First Published 26 April 2011, Last Updated 26 April 2011

I had never heard of Sergei Pavlovich Korolyov before seeing Rona Munro’s new play Little Eagles, which is odd considering the impact this one man seemed to have on recent history.

When the audience first meets Korolyov scrabbling and crawling towards death in the gulag, it is hard to imagine the feats he will go on to achieve. Yet an apparently random choice from the gulag’s new doctor grants him life just as his services are requested elsewhere. It is one small step from designing missiles to designing rockets, and it soon becomes clear that Korolyov is the man who made space exploration possible.

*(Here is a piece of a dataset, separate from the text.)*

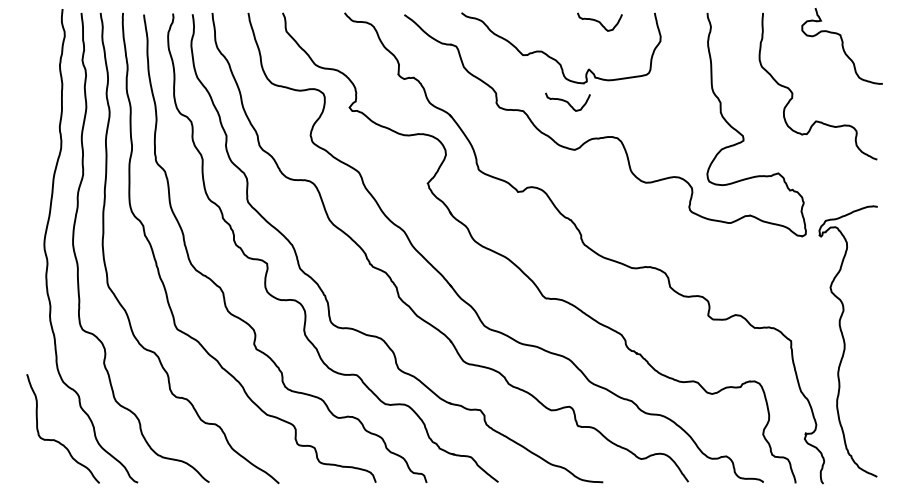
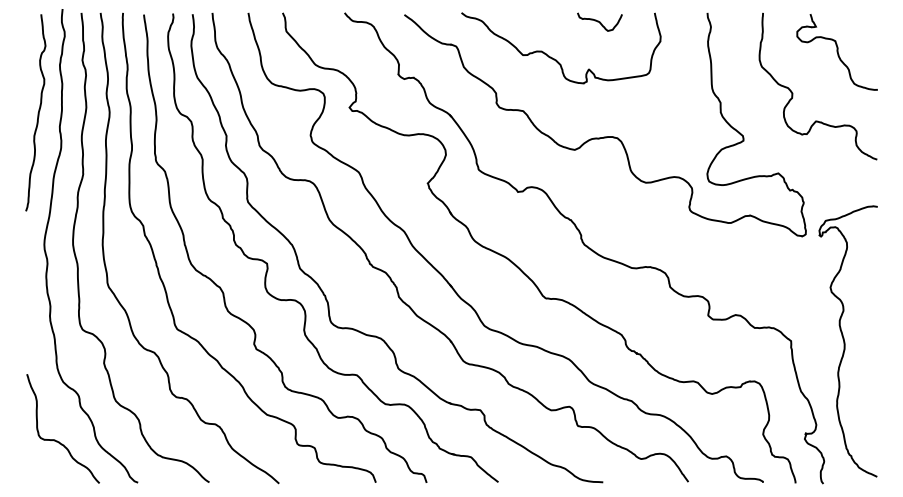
curve at (841, 46) position: (841, 46) -> (836, 52)
curve at (567, 101): present -> none
curve at (37, 112): none -> present
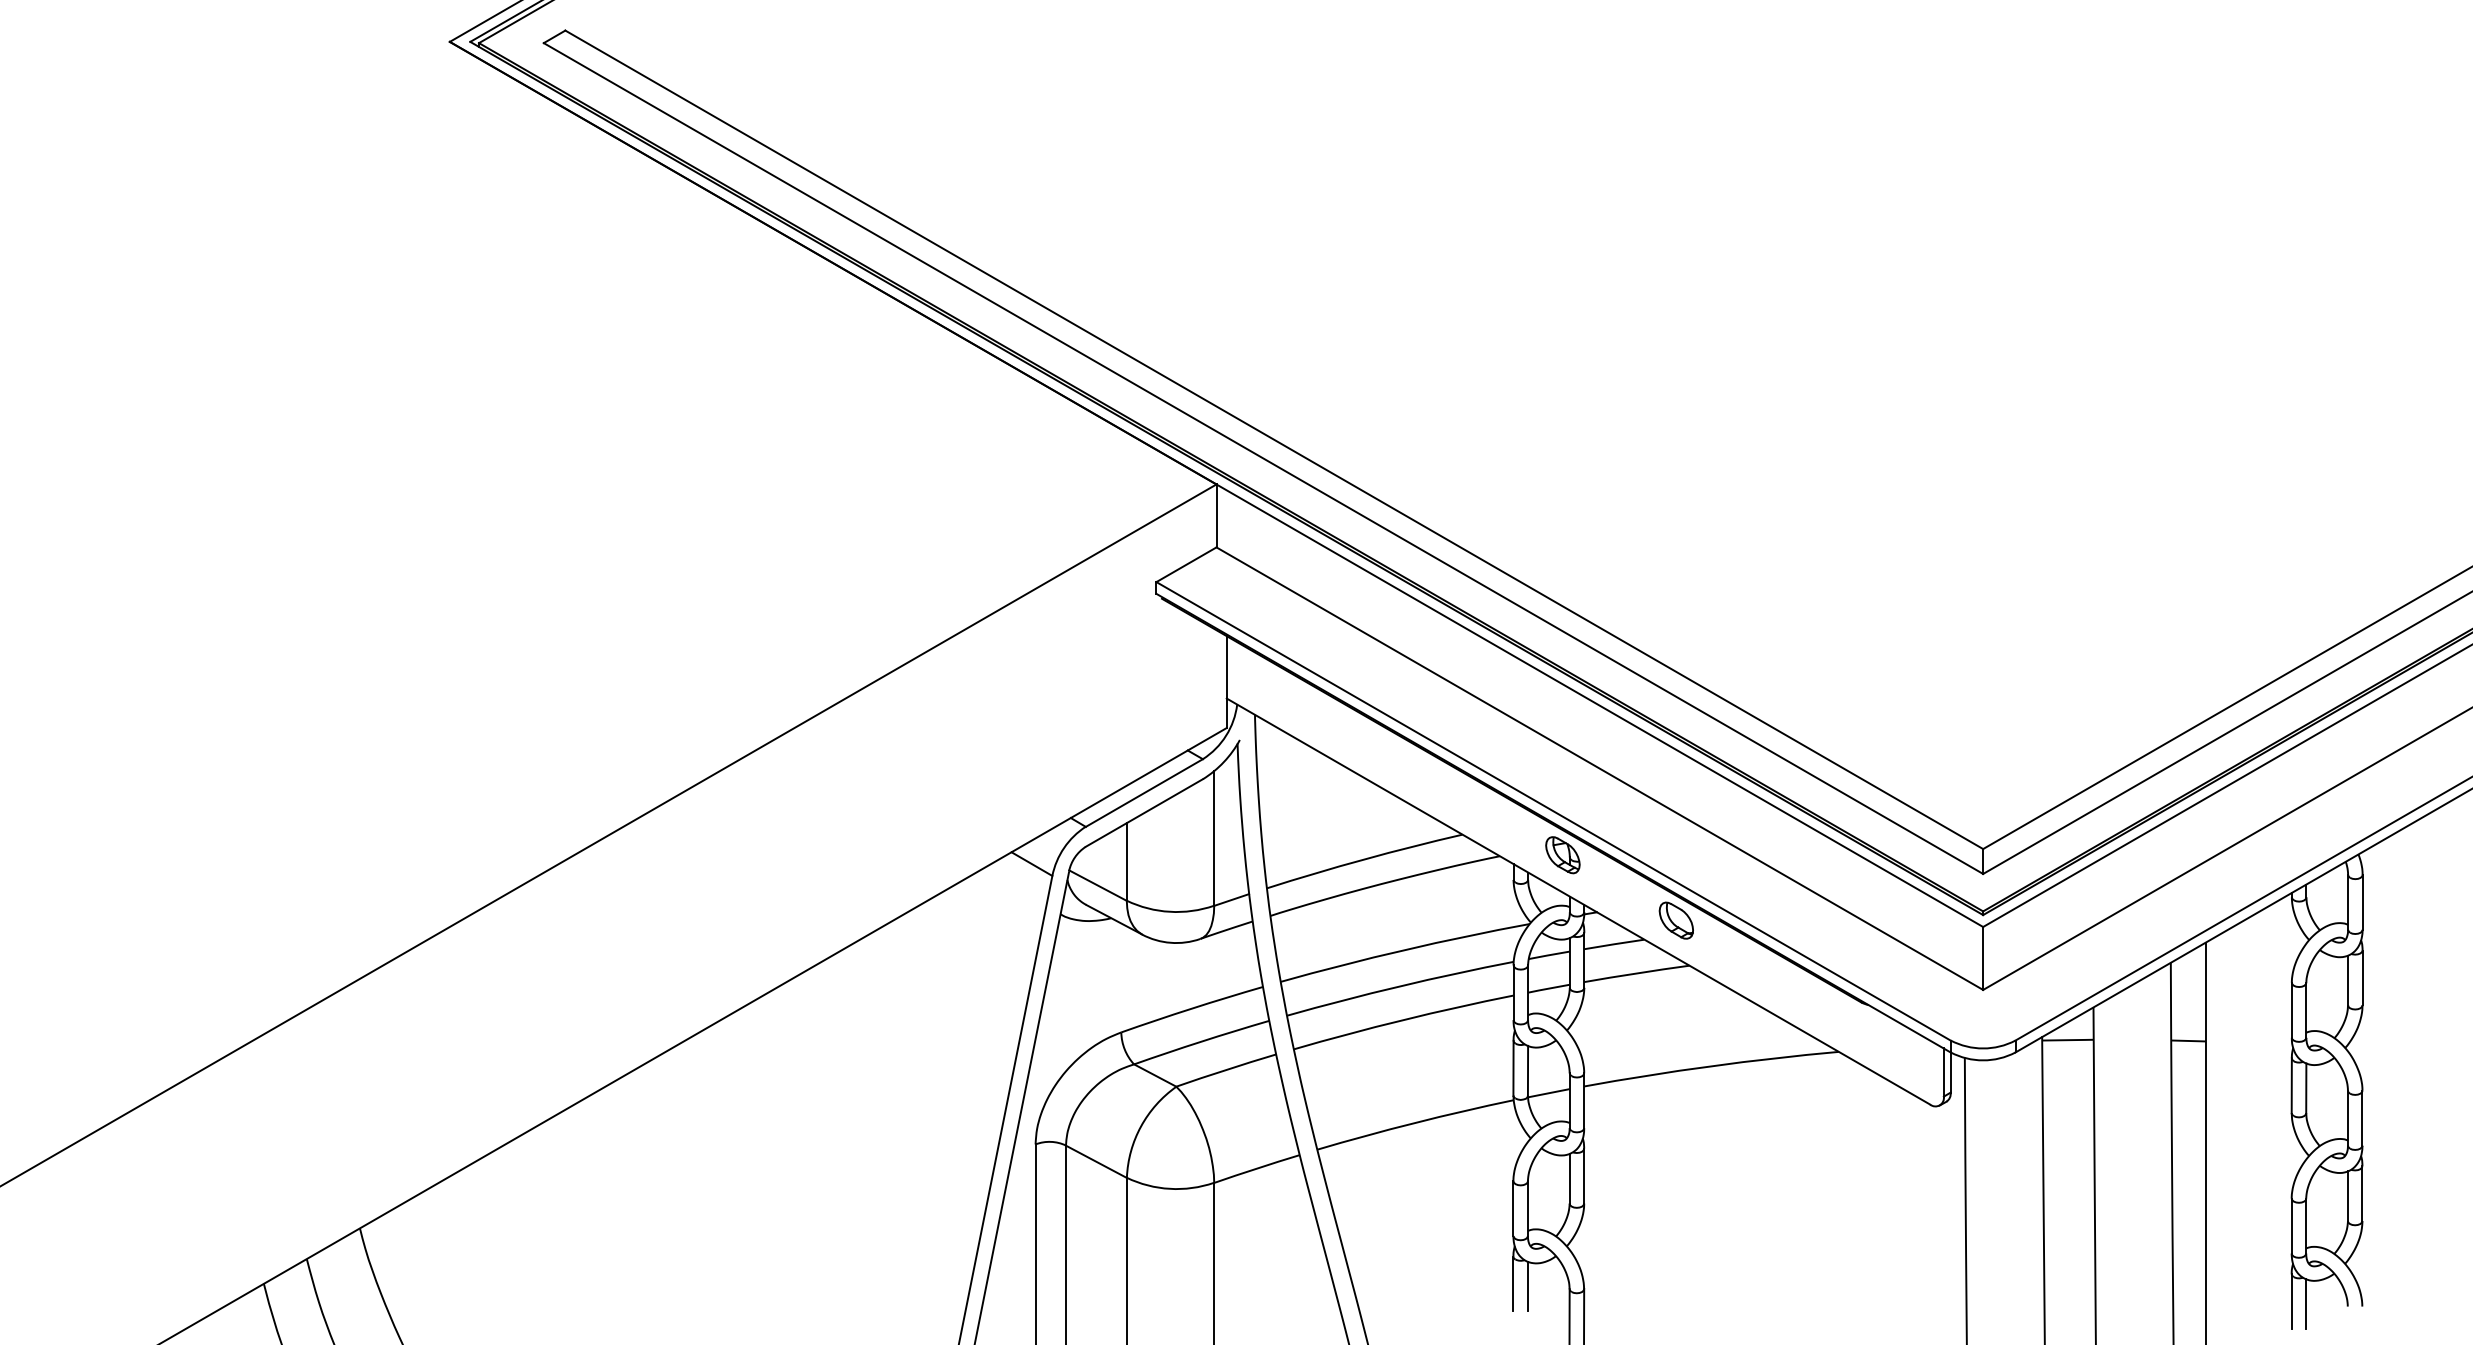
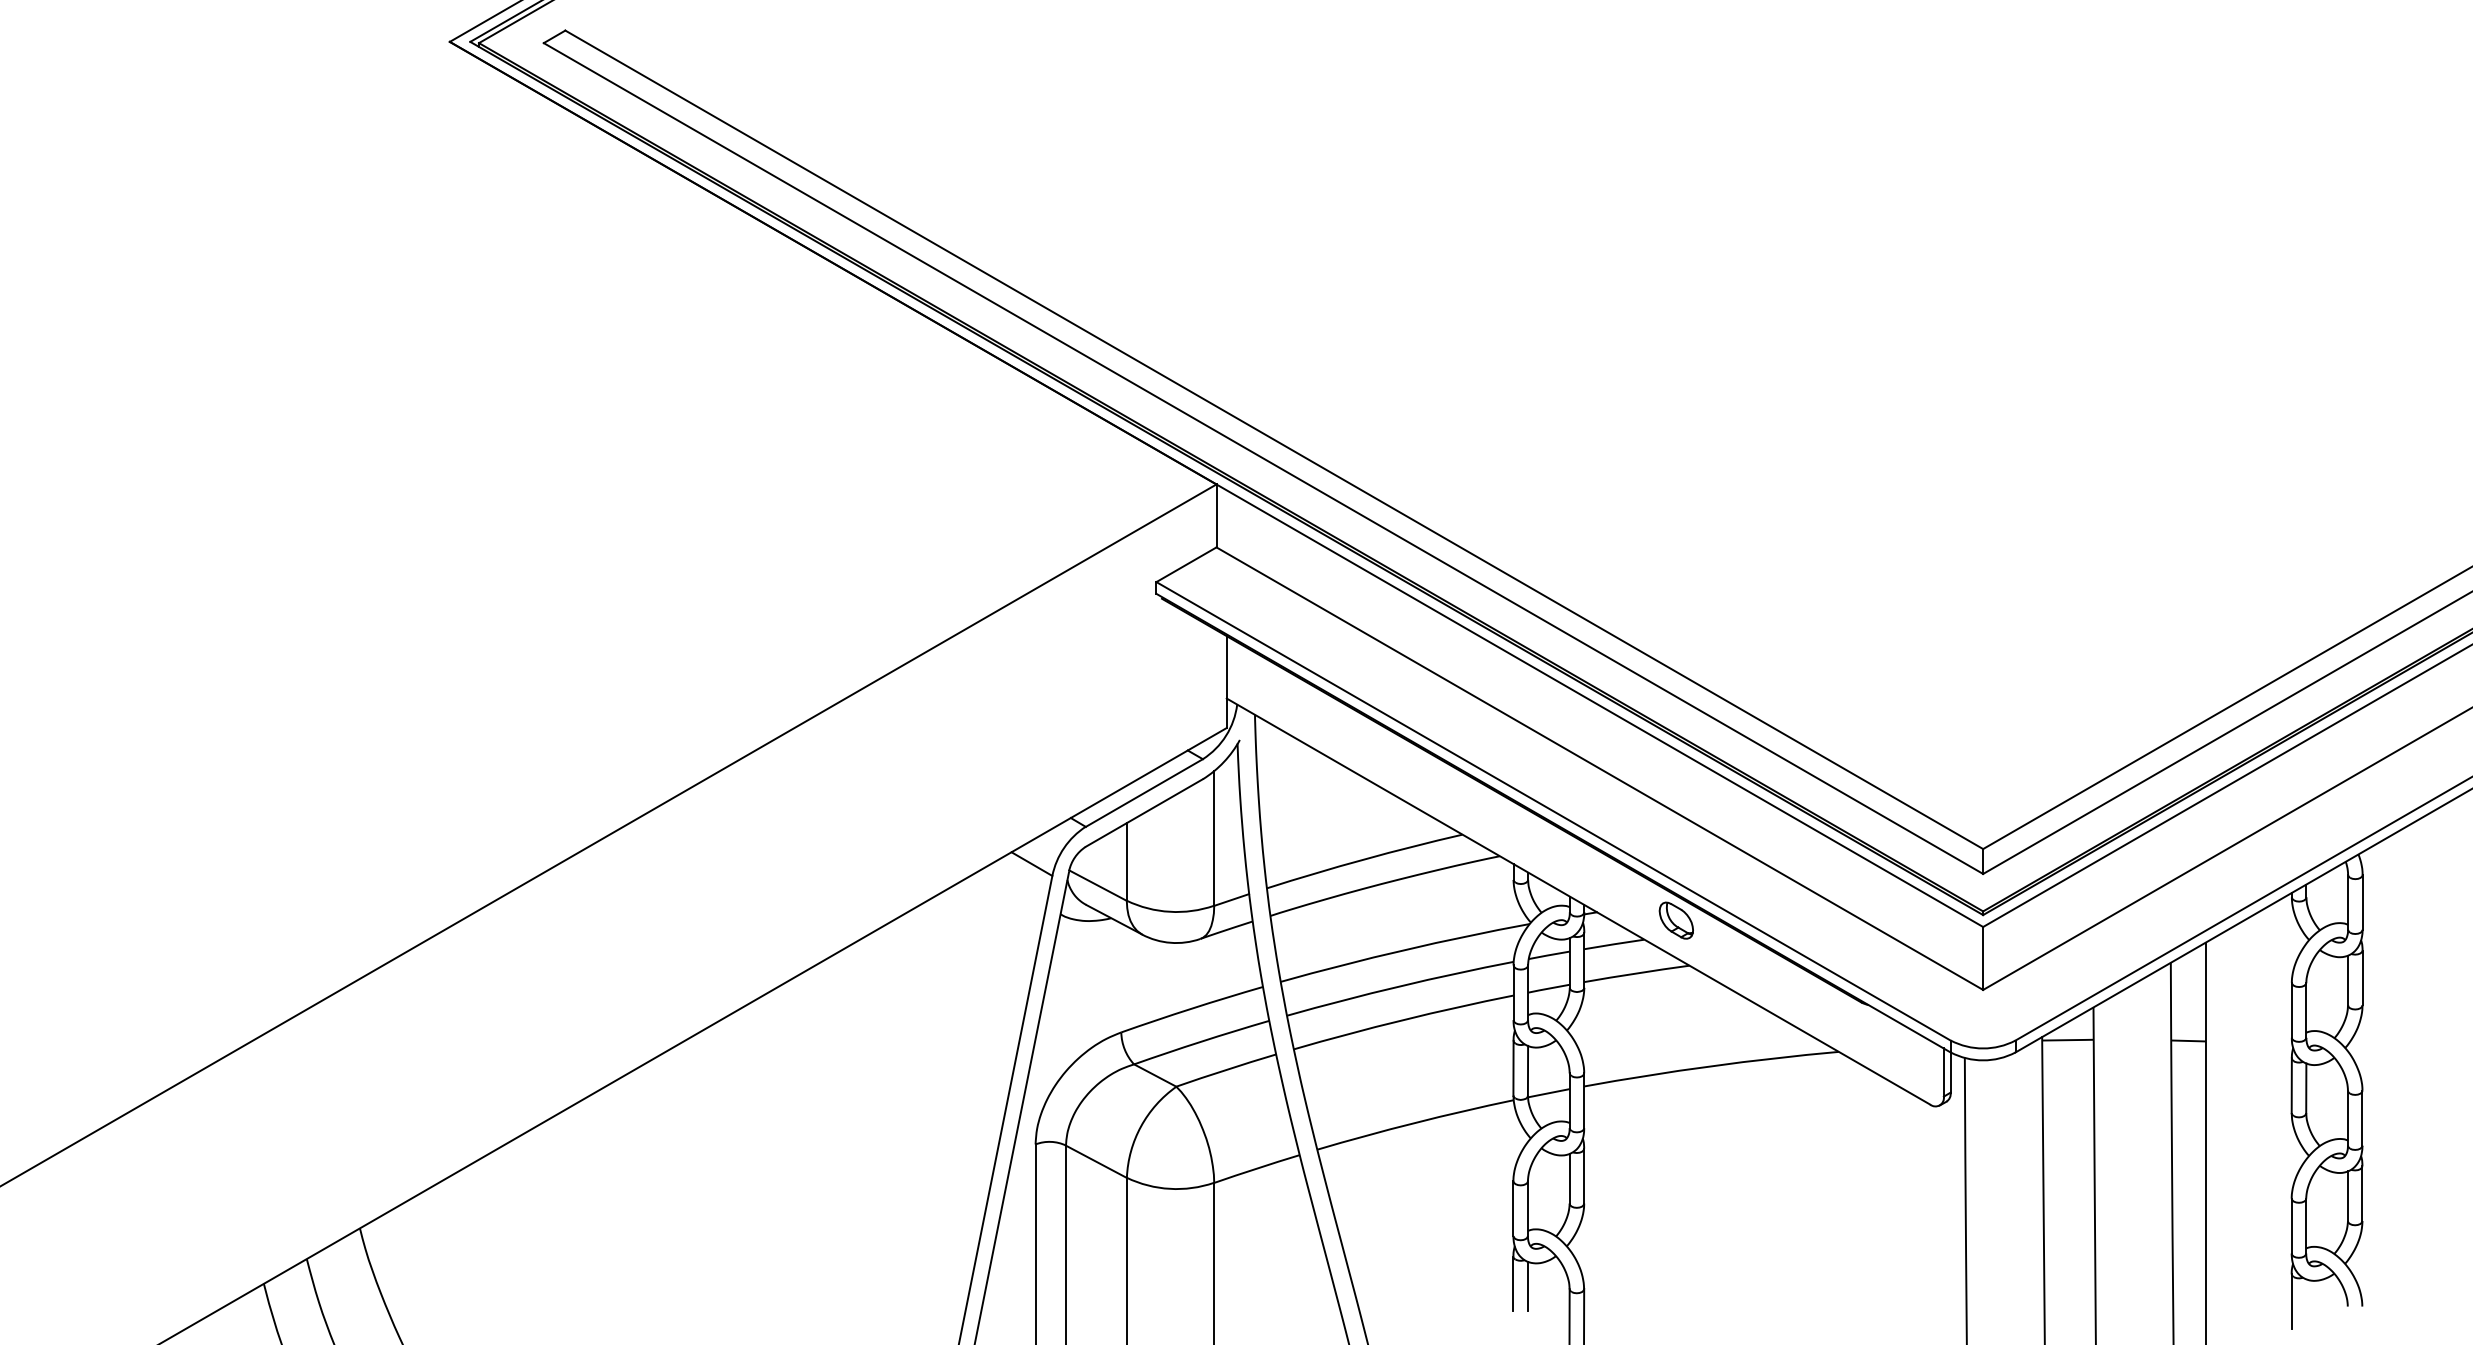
part at (1562, 855): present -> none
line at (2306, 1304): present -> none
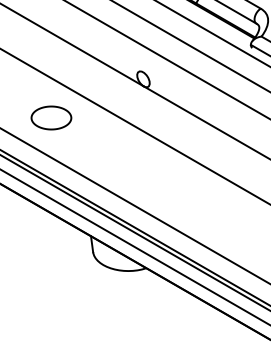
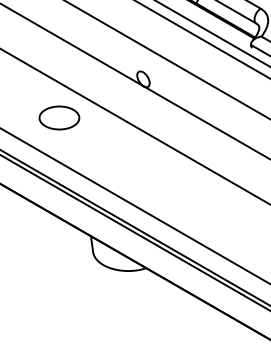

Darrell D’Silva’s brusque, brash Korolyov is driven by his work and his vision, to explore space. He is the man who reached for the stars and knew how to grab hold of them. But, as with so many brilliant men, his success comes at a cost. Everything suffers in the wake of his work; his family, his friendships, his health. His single-mindedness sees him bow to no man, which, in Cold War-era Communist Russia is not the safest of strategies.

Korolyov lies at the centre of Little Eagle’s solar system, his gravitational pull dragging other personalities to orbit around him: the young Yuri Gagarin (Dyfan Dwyfor) who has the same drive as Korolyov but soon has to deal with its frustrating flip-side; the fierce, ambitious Khrushchev who learns that what goes up must come down; and Greg Hicks’s dry, distrusting soldier Geladze, always cynical about the reasons behind Korolyov’s work.

Does Little Eagles boldly go where no play has gone before? Probably not, but in illuminating a little known slice of history – with a touch of artistic license – it offers an evening packed with real, engaging characters proving that however vast the universe may be, you need look no further than the reality of our own world for touching, gripping drama.